As any writer of book-length work realizes, the old maxim “You can’t tell a book by its cover” is becoming more and more irrelevant. You might not be able to tell a lot about what’s behind that cover just by seeing the image and text, but in my view (a) you ought to be able to, and (b) that cover really does need to be dynamite these days.
I recently read a marketing study where eBook covers had been changed and sales tracked before and after the change. Just as you might expect, improving the cover increased sales. Although this is not an eBook (but there will be an electronic version naturally), sales will accrue through online channels. This means that the potential buyers will be moved to either explore further or not by what they see on that cover. The truth is, though, that no one has the definitive answer to the question of what makes a truly good book cover design. That’s because each book is unique. So where does that leave us?
Just by coincidence, or perhaps serendipity, The New Yorker online published a piece today titled The Decline and Fall of the Book Cover. The writer Tim Kreider says,”… publishing houses hire professional designers for books’ covers and allow their authors very little say over them…” Clearly he doesn’t know about smaller publishers who seem to have less than no money these days for design. He did however describe his own recent experience in which he seemed to have embarked on a similar back and forth between him and his publisher on the design of his book cover. When he suggested that the cover he liked the least was always the one they seem to like the best, I was on his side again. However, he seems to think that well-designed book covers are on their way out, blaming the electronic book trend for this phenomenon. Book covers, he believes, are dull and getting duller.
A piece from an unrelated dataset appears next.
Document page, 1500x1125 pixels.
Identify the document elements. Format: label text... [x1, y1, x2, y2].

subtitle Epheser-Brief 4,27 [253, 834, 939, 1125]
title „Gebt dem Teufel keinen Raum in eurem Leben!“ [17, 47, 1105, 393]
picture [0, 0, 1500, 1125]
I happen to think that book cover design is going to be even more important as we move ever deeper into electronic purchasing and electronic reading.
I will say that I was completely in agreement with him at the end of the piece when he and his publisher finally agreed on the cover design for the new book. He describes it this way: “…a result nobody would voluntarily have chosen but which everyone could acquiesce to, if only out of exhaustion.”
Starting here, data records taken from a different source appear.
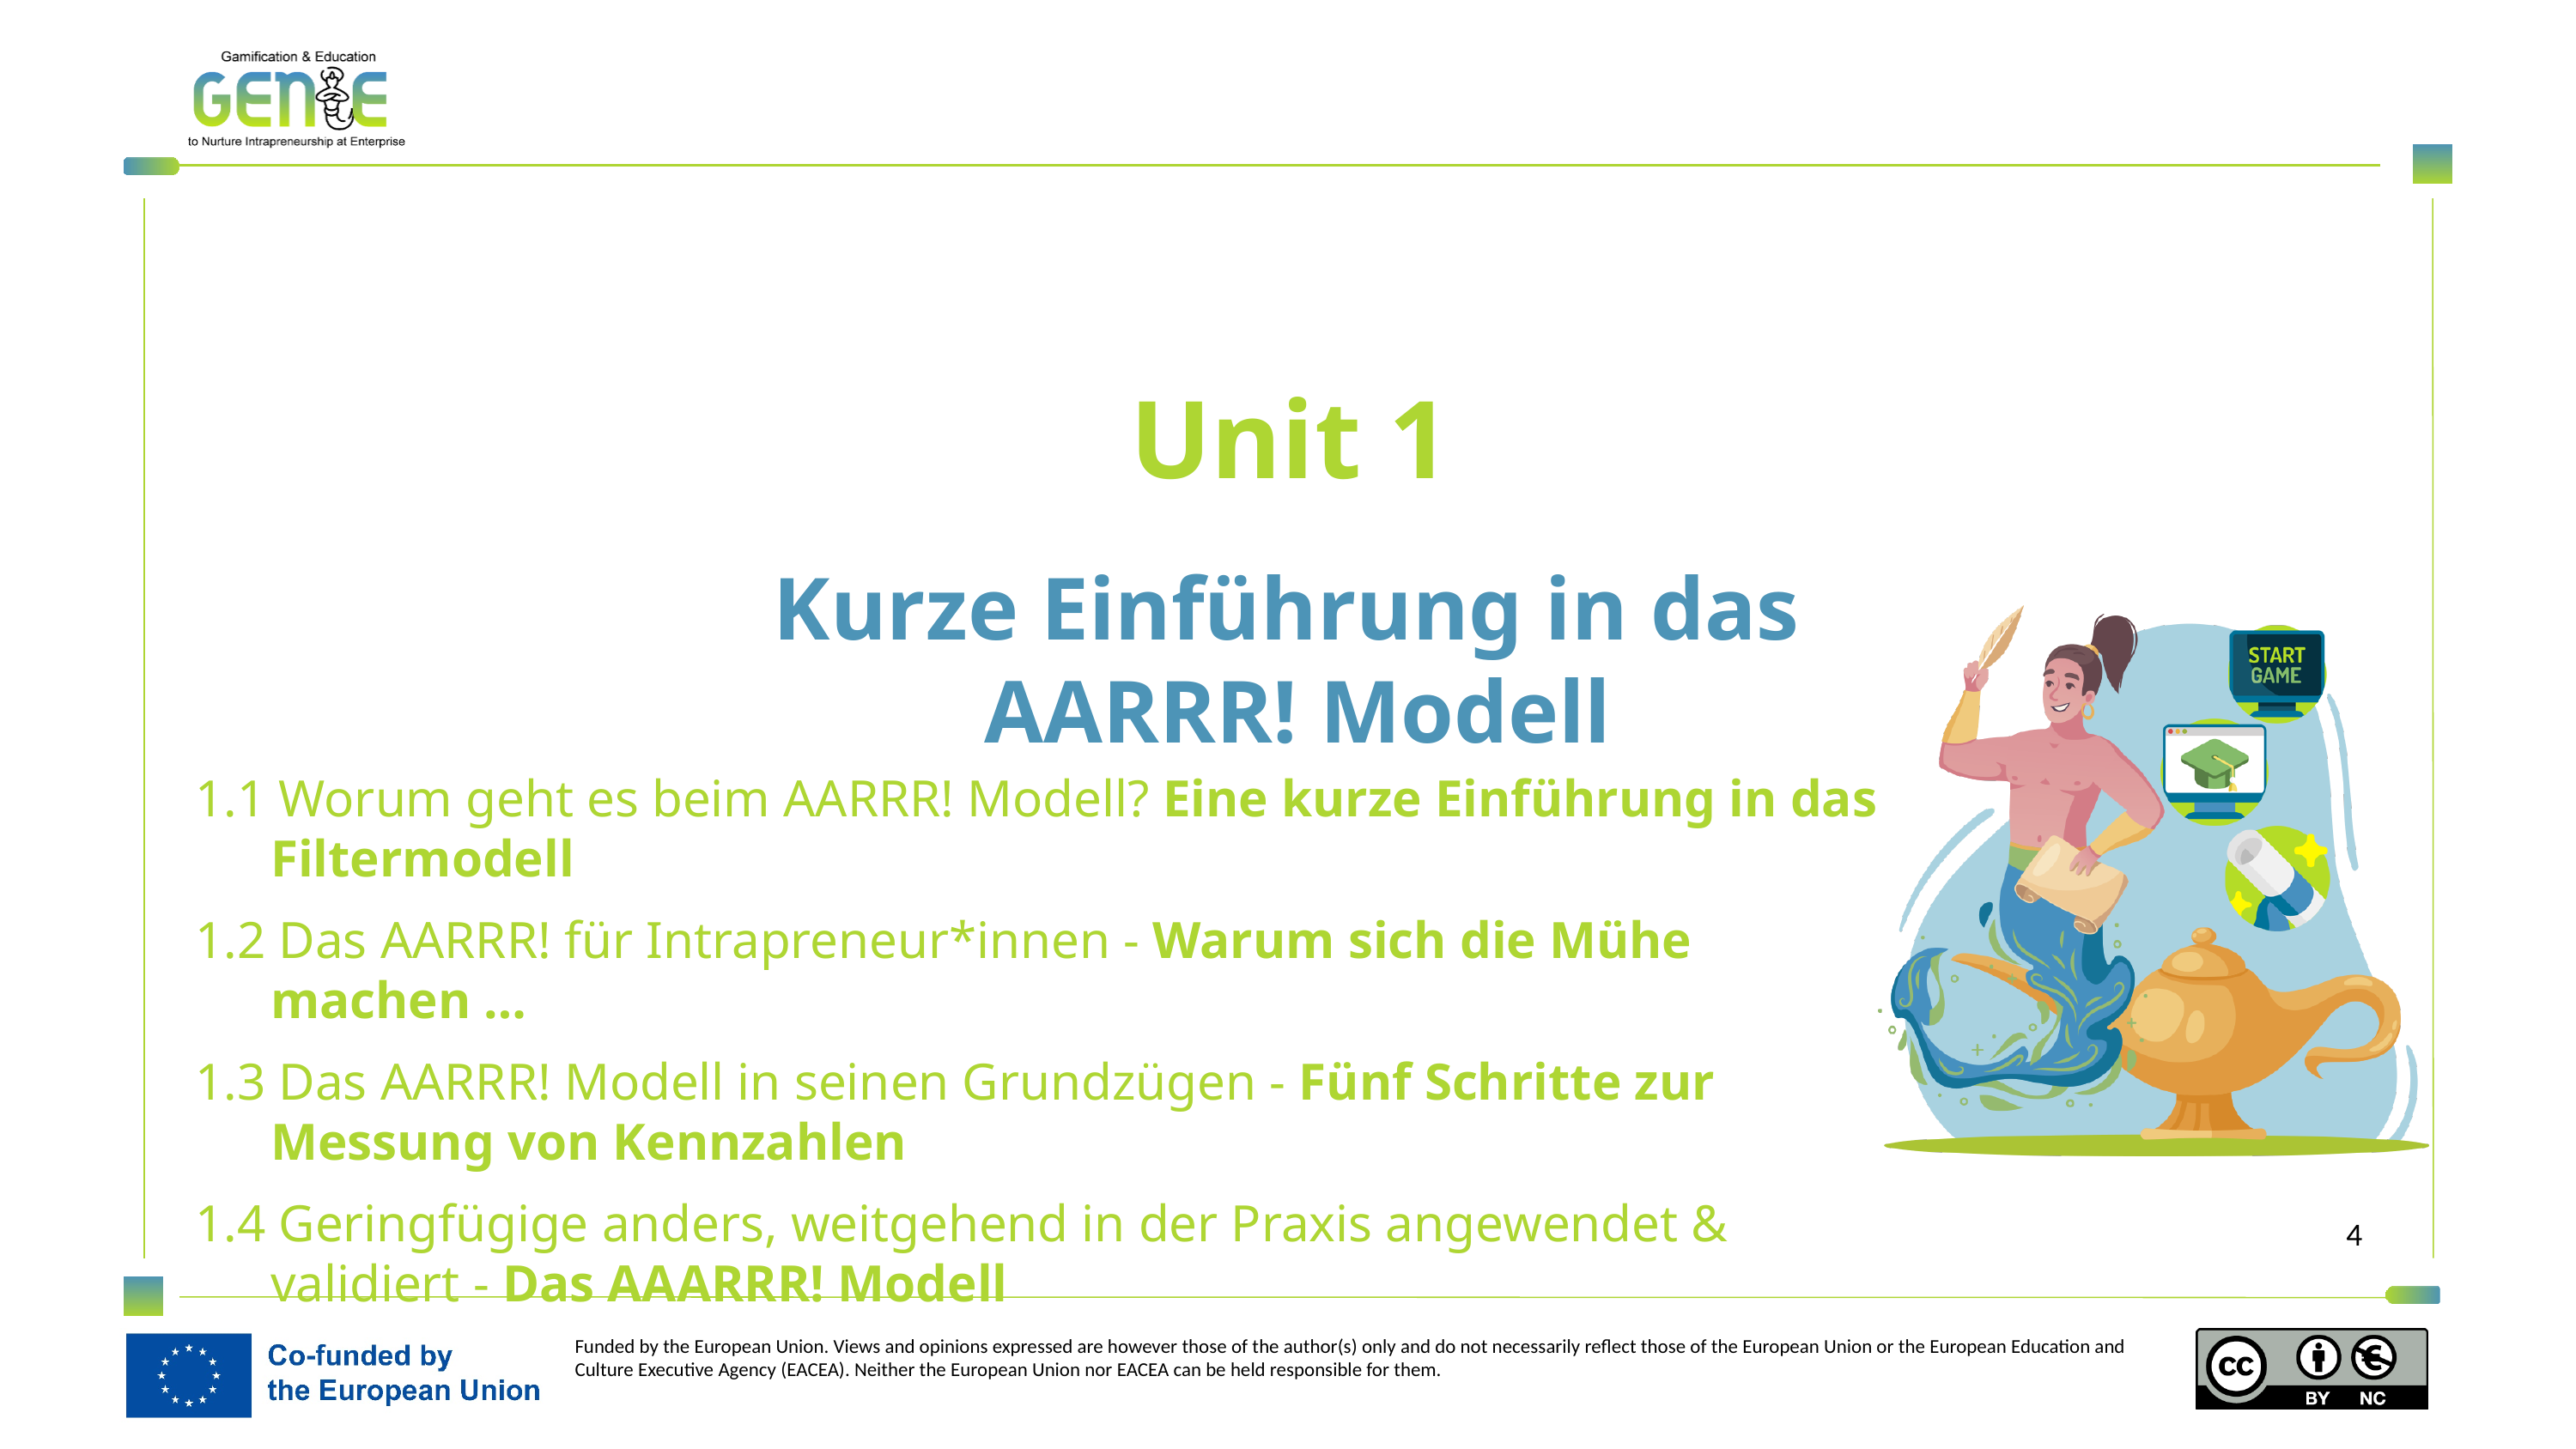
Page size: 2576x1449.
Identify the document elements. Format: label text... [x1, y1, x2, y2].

text_box Unit 1 [182, 365, 2399, 508]
picture [182, 45, 408, 151]
picture [1878, 605, 2429, 1157]
text_box Kurze Einführung in das AARRR! Modell [623, 547, 1973, 760]
text_box 1.1 Worum geht es beim AARRR! Modell? Eine kurze Einführung in das Filtermodell 1.2 Das AARRR! für Intrapreneur*innen - Warum sich die Mühe machen … 1.3 Das AARRR! Modell in seinen Grundzügen - Fünf Schritte zur Messung von Kennzahlen 1.4 Geringfügige anders, weitgehend in der Praxis angewendet & validiert - Das AAARRR! Modell [182, 760, 1897, 1259]
picture [124, 157, 179, 175]
picture [111, 1328, 562, 1423]
picture [2385, 1286, 2440, 1304]
picture [124, 1276, 163, 1316]
picture [2413, 144, 2452, 184]
picture [2196, 1328, 2428, 1410]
I am sorely afraid that this is what will eventually become the cover my new book. And it had better happen fast because it’s on the publisher’s fall list.
Again the question: What makes a good cover design? No one really knows these days. While I await my editor’s next move (back to the drawing board he said yesterday after he finally, a month later, responded to my email detailing why I thought his suggestion was lame) I’d be interested to know what draws you into a book that no one has actually recommended to you. Is it that cover?
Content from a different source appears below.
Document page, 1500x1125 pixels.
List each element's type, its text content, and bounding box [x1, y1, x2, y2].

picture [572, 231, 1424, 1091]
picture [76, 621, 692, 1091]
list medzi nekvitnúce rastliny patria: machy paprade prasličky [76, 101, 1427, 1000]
2 thoughts on “The book cover debate: Here we go again”
What a process! I appreciate your documentation of it for us readers, but am sorry you have to deal with it.
In response to your question, I know enough about marketing to not trust the covers of books. What’s more important to me are the table of contents, or sample chapters, which are now available in the digital world. Thankfully.
I agree completely — but often browsing readers won’t even click to look inside at the table of contents if the cover is off-putting. Thanks for dropping by!